We're looking for someone with strong expertise in public cloud service providers who wants to further grow their Python experience to significantly impact the automation of complex business processes. You'll have opportunities to explore cloud-first technologies and develop and automate repeatable patterns with a software engineering approach. If you enjoy new challenges and are solution-oriented, this role is for you.
As part of the Epsilon Solutions Enablement team, you'll help mature and enable access to services that power most of our business processes across Epsilon. You'll have the chance to present ideas and influence technology approaches, gaining significant experience with public cloud providers and other SaaS services in an open, transparent environment that values innovation and efficiency.
Responsibilities
- Design, develop, and implement automated observability services across our entire infrastructure.
- Champion Site Reliability Engineering (SRE) principles and actively contribute to the evolution of our monitoring and observability strategy.
- Build and improve complex and repeatable business processes through the development and implementation of robust automation solutions.
- Analyze telemetry data (logs, metrics, traces) to proactively identify performance bottlenecks, security vulnerabilities, and areas for improvement in our systems and applications.

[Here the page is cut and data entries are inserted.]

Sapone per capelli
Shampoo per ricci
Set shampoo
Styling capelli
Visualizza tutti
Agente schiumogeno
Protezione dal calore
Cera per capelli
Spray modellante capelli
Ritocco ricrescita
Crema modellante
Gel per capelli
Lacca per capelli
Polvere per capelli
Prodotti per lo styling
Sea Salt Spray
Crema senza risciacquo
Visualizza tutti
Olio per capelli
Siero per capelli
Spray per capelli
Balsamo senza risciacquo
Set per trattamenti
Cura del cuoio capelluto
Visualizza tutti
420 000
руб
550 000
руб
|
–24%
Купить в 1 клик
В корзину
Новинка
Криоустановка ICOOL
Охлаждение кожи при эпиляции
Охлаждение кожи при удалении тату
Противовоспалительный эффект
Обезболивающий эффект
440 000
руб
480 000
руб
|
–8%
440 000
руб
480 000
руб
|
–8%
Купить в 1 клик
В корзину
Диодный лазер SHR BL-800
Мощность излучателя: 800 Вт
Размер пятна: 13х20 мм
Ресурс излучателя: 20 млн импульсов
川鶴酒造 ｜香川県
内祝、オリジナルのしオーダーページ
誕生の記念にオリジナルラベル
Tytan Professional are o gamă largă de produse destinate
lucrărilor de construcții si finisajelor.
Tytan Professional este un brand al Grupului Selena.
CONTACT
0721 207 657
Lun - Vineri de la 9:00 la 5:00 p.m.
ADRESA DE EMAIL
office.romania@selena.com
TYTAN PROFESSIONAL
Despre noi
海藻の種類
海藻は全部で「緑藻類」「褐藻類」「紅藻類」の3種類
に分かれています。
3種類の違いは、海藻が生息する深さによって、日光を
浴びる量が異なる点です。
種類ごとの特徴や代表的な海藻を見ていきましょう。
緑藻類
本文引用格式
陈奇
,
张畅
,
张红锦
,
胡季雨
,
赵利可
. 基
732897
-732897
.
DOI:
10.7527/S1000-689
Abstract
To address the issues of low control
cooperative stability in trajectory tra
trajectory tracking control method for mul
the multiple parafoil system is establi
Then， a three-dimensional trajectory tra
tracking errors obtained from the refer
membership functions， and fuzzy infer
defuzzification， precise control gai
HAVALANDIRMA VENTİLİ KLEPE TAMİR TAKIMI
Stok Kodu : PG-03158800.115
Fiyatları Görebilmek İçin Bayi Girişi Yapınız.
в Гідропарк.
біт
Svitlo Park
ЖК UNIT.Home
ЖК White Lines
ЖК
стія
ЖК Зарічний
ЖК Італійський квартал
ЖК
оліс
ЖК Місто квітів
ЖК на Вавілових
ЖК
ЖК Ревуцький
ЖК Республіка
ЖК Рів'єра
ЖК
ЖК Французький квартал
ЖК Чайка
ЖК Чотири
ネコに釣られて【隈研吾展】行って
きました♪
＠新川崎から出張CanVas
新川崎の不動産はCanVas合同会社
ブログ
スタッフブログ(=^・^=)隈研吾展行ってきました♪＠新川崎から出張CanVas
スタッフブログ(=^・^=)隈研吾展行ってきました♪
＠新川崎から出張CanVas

- Integrate and enable automated observability services within our public cloud environments (e.g., AWS, Azure, GCP), leveraging cloud-native monitoring tools and services.
- Collaborate with other teams, exploring innovation to bring ideas that improve our services.
Qualifications
- 5+ years of expertise in software engineering with a strong focus on designing, implementing, and maintaining robust observability solutions, including deep expertise in monitoring patterns, best practices, and industry standards.
- Proven ability to develop and deploy high-quality software using Python.
- Strong experience with CI/CD principles and tools (e.g., Jenkins, GitLab CI, Azure DevOps) for automated builds, testing, and deployments.
- Experience with infrastructure-as-code tools (e.g., Ansible, Terraform, Puppet) to automate infrastructure provisioning, configuration management, and deployments.
- Strong system administration experience with Linux/Unix environments (preferred); familiarity with Windows systems is a plus.
- Expertise in utilizing and integrating various observability tools (e.g., Prometheus, Grafana, Jaeger, ELK Stack, Splunk) to collect, analyze, and visualize logs, metrics, and traces.
- Ability to analyze and understand business workflows to design and implement software solutions that automate and orchestrate business processes using RESTful APIs, GraphQL, or other integration technologies.
- Cloud certifications in AWS, Azure, or Google Cloud are highly preferred.
- Experience with cloud-native technologies and services is a must.
- Excellent written and verbal communication skills.
- Ability to clearly document technical designs, procedures, and best practices.